START Data shown
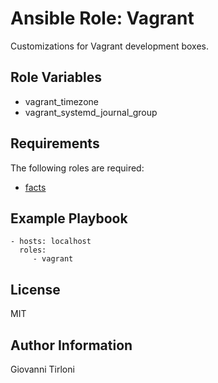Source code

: Ansible Role: Vagrant
=====================

Customizations for Vagrant development boxes.

Role Variables
--------------

 * vagrant_timezone
 * vagrant_systemd_journal_group

Requirements
------------

The following roles are required:

*  [facts](https://github.com/idi-ops/ansible-facts/)

Example Playbook
----------------

    - hosts: localhost
      roles:
         - vagrant

License
-------

MIT

Author Information
------------------

Giovanni Tirloni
END Data shown
Render every line of source text in the records above as a JSON list of strings, one string per line, skipping blank lines and leaving out the pictures.

Task result:
[
  "Source code",
  ": Ansible Role: Vagrant",
  "=====================",
  "Customizations for Vagrant development boxes.",
  "Role Variables",
  "--------------",
  " * vagrant_timezone",
  " * vagrant_systemd_journal_group",
  "Requirements",
  "------------",
  "The following roles are required:",
  "*  [facts](https://github.com/idi-ops/ansible-facts/)",
  "Example Playbook",
  "----------------",
  "    - hosts: localhost",
  "      roles:",
  "         - vagrant",
  "License",
  "-------",
  "MIT",
  "Author Information",
  "------------------",
  "Giovanni Tirloni"
]